Putters en de Koolmezen komen op de bloemenzaden af.
De putter of distelvink (Carduelis carduelis) is een zangvogel uit de familie der Vinkachtigen. Hij wordt ongeveer 12 centimeter groot. De betekenis van de wetenschappelijke naam is op distels voorkomende vogel. De belangrijkste voorwaarde voor de aanwezigheid van putters is een rijke vegetatie met veel composieten (distels, paardenbloemen). Deze planten produceren de zaden waarvan de putter vrijwel geheel afhankelijk is.

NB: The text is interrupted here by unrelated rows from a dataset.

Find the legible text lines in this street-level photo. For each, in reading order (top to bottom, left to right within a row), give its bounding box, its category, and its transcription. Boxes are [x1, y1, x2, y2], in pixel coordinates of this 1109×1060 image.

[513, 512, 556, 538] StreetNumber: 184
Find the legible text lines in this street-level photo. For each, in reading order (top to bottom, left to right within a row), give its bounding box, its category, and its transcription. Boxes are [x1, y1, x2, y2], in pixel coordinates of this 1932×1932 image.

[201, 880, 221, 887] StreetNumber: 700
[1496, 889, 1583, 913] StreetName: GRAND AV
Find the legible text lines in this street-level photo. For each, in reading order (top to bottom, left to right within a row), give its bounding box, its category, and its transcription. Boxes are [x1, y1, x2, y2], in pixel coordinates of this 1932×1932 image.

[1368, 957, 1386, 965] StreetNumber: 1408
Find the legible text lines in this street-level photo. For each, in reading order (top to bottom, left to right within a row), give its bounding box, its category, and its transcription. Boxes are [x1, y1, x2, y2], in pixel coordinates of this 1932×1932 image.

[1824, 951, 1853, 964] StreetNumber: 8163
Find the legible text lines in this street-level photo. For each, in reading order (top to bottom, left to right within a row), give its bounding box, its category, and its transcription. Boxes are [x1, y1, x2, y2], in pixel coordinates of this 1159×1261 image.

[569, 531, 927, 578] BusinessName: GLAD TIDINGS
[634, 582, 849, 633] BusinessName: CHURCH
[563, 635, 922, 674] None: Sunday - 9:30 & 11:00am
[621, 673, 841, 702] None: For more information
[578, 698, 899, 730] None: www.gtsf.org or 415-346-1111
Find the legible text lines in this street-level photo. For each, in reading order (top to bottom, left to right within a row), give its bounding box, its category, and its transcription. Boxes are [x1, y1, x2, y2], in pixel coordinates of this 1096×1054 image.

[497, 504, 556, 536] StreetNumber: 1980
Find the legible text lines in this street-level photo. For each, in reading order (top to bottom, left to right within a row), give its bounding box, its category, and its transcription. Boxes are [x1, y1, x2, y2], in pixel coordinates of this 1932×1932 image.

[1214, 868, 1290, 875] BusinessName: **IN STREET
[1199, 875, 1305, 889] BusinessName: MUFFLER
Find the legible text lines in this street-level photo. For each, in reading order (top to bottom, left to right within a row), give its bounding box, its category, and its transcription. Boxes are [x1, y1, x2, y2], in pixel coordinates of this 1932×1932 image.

Het mannetje en vrouwtje zijn uiterlijk vrijwel identiek. Bij het vrouwtje stopt het rode masker voor of halverwege het oog, terwijl het bij de man doorloopt tot voorbij het oog. Daarnaast zijn de snor en de schouders van de man diepzwart, terwijl die bij het vrouwtje meer naar het bruin-grijs (gemarmerd) neigen. Vooral in het broedseizoen zijn het rode masker en de gele strepen in de vleugels van de man feller van kleur dan bij het vrouwtje. Bij putters zingt ook het vrouwtje. De zang is echter minder uitgesproken en gevarieerd dan bij het mannetje.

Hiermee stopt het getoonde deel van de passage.